Close your eyes for a moment. That is when you first begin to truly see them, soft clicks and coos making them present to the mind’s eye. For they had become invisible to true sight, like the impulsive yellow cab drawing its line down toward disappearance or the girl with a phone pressed to her ear, the scaffolding draped in black cloth and the concrete planter containing something (you never notice what) growing from cigarette-ash-flecked dirt. The elements that make the city what it is, the sudden absence of which—any of a thousand thousand things—would render it preternaturally strange.
Now you may look. And finally see. The pigeon reveals himself in paradoxical beauty: omnipresent, yet startlingly singular; a moving iridescence in the colors playing along neck feathers against a body as gray (and common) as pavement. They are maligned as “flying rats,” but from their point of view we may well be walking rats.

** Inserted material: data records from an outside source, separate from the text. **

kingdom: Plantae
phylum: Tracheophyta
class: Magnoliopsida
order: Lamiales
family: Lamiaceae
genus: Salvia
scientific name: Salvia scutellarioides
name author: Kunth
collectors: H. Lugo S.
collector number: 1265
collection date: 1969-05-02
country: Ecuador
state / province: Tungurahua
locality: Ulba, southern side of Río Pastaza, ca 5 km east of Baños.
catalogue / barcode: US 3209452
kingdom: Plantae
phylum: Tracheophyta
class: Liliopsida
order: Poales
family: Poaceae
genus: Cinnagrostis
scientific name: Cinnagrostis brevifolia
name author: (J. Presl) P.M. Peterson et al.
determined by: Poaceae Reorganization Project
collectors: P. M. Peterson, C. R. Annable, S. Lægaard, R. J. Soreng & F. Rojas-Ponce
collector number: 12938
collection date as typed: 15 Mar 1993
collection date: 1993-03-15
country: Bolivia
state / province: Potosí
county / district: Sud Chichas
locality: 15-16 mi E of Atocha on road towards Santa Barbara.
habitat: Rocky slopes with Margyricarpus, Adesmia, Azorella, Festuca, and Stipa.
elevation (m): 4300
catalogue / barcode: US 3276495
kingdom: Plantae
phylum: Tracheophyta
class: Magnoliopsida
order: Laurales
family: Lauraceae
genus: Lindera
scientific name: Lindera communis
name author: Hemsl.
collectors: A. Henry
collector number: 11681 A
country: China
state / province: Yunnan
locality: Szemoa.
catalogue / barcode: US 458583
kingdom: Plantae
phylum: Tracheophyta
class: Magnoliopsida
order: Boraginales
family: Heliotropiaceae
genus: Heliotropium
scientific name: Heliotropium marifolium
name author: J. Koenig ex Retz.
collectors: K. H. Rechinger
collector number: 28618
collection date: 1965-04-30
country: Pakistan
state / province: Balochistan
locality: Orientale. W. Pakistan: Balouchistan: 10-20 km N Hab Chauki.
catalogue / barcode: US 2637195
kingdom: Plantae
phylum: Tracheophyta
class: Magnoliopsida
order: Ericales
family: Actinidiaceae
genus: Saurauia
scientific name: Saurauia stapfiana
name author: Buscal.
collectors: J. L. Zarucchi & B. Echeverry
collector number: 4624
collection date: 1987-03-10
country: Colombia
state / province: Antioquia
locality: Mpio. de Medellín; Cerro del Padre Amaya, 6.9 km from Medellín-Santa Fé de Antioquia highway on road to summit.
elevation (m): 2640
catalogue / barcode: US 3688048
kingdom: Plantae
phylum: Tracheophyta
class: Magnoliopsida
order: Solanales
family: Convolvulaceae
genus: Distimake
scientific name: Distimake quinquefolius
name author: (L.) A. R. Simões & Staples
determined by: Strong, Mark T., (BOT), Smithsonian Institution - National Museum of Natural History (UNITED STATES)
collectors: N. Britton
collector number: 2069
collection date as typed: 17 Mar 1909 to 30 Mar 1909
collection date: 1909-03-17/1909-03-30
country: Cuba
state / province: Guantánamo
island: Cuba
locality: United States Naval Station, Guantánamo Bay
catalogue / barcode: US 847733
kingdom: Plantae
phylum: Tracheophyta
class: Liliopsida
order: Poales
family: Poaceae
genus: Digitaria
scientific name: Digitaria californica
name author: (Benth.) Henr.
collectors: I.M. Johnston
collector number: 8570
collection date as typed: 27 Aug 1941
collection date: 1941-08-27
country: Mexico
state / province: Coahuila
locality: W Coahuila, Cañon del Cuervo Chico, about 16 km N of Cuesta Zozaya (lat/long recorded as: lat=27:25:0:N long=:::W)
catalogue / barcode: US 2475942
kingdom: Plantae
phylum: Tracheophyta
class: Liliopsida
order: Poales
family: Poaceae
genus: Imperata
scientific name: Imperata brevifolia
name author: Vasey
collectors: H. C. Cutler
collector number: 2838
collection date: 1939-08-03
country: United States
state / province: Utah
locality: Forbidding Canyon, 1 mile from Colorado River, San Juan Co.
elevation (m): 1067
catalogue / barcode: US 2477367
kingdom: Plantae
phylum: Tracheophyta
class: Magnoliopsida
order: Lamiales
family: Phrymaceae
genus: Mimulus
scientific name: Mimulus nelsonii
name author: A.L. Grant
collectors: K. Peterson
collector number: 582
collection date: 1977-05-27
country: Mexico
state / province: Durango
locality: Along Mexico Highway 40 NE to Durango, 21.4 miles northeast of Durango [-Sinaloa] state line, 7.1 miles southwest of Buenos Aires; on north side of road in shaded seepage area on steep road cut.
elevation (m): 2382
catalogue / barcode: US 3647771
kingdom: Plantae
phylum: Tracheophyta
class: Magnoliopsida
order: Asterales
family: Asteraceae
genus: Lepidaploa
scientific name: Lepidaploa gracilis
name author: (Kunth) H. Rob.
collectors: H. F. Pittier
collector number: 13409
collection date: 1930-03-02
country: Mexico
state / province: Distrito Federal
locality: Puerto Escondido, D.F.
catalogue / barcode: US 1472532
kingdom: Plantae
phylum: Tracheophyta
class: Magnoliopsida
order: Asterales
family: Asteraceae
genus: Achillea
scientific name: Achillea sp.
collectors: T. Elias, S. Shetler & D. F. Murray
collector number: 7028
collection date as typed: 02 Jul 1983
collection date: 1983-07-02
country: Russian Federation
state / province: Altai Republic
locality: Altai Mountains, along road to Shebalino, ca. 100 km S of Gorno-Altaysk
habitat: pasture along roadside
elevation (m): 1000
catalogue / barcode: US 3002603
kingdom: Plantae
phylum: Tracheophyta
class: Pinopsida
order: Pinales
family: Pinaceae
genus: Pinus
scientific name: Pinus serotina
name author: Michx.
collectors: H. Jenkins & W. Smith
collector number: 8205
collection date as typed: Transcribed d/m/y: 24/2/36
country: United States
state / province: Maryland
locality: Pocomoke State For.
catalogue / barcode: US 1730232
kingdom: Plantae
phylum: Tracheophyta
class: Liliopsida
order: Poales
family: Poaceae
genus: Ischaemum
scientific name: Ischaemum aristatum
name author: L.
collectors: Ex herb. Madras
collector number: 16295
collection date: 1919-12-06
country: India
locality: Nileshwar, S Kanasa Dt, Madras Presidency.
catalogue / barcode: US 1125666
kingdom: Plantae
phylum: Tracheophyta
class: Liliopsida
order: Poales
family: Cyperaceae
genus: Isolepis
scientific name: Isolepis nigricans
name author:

The flocks that move as one corps de ballet when startled from their crumb foraging in New York City parks (and that leave unsightly reminders of their species preeminence in numbers second only to the real Rattus rattus, though behind Homo sapiens, causing city ledges to be bristled with nest-prohibiting wire spikes) are composed of extraordinary individuals.* These are the birds that mate for life, and raise their young together. These are the feral, or rock, pigeons descended from the first domesticated variety introduced to North America, through Nova Scotia, in 1606. These are the pigeons who received 32 medals for bravery in World War II, and who helped build the Rothschild empire from lofts built for them throughout Europe in order to deliver information between the family’s financial houses. These are the animals that in 1850 began carrying news for an outfit called Reuters. These are the birds selected in 1944, to take part in the U.S. military’s top-secret Project Pigeon, conceived by a psychologist named B. F. Skinner, who codified what he learned from how they learned in a new science called behaviorism.
These are the pigeons who live in New York, and who are not seen.
***
What would the city be without its reminders that beyond our human horizon, the persistence of the larger world in which we came to life still pushes up from the earth between sidewalk cracks, still visits from the sky we have yet to enclose? The city would be silent without its gray denizens, its birds at once common and unknown. The city would no longer be itself.
* Like us, perhaps? --In our human flocks, foraging for crumbs among the skyscraper nests of our own intelligence.
***
And with this ends, or for an indefinite hiatus, "It's Nelly's World."
I hope to return (if one can return to these ongoing things after an interruption; perhaps they necessarily vanish into the electronic ether, but I'll find out if I try to take it up again sometime) when I manage to arrest a downward spiral. It is time to turn all my energy to that, for as you know, a boy and a dog are depending on me.
I owe you all much gratitude, for reading, for considering, for contributing your thoughts, wisdom, humor, and well-deserved kicks in the seat. They will serve me well.